[[ Input material, beginning ]]

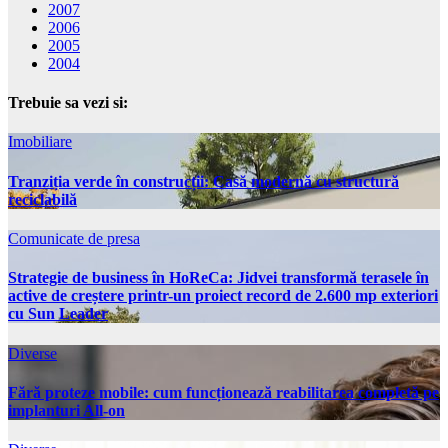
2007
2006
2005
2004
Trebuie sa vezi si:
Imobiliare
Tranziția verde în construcții: Casă modernă cu structură
reciclabilă
Comunicate de presa
Strategie de business în HoReCa: Jidvei transformă terasele în
active de creștere printr-un proiect record de 2.600 mp exteriori
cu Sun Leader
Diverse
Fără proteze mobile: cum funcționează reabilitarea completă pe
implanturi All-on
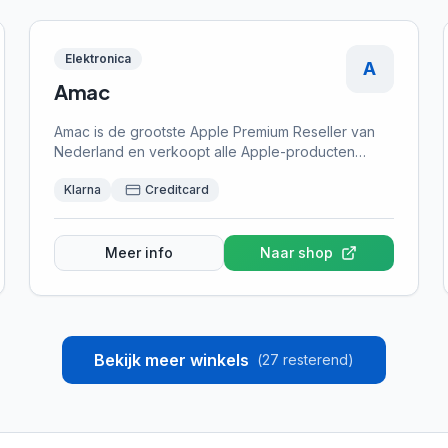
Elektronica
A
Amac
Amac is de grootste Apple Premium Reseller van
Nederland en verkoopt alle Apple-producten
zoals iPhones, MacBooks, iPads en accessoires.
Klarna
Creditcard
Bij Amac kun je achteraf betalen met Klarna, ideaal
voor de aanschaf van premium Apple-apparaten
die je later wilt afbetalen.
Meer info
Naar shop
Bekijk meer winkels
(
27
resterend)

[[ Input material, end ]]

**What needs to be done**
Output the listing above exactly, excluding all pictures.

**Exercise output**
2007
2006
2005
2004
Trebuie sa vezi si:
Imobiliare
Tranziția verde în construcții: Casă modernă cu structură
reciclabilă
Comunicate de presa
Strategie de business în HoReCa: Jidvei transformă terasele în
active de creștere printr-un proiect record de 2.600 mp exteriori
cu Sun Leader
Diverse
Fără proteze mobile: cum funcționează reabilitarea completă pe
implanturi All-on
Elektronica
A
Amac
Amac is de grootste Apple Premium Reseller van
Nederland en verkoopt alle Apple-producten
zoals iPhones, MacBooks, iPads en accessoires.
Klarna
Creditcard
Bij Amac kun je achteraf betalen met Klarna, ideaal
voor de aanschaf van premium Apple-apparaten
die je later wilt afbetalen.
Meer info
Naar shop
Bekijk meer winkels
(
27
resterend)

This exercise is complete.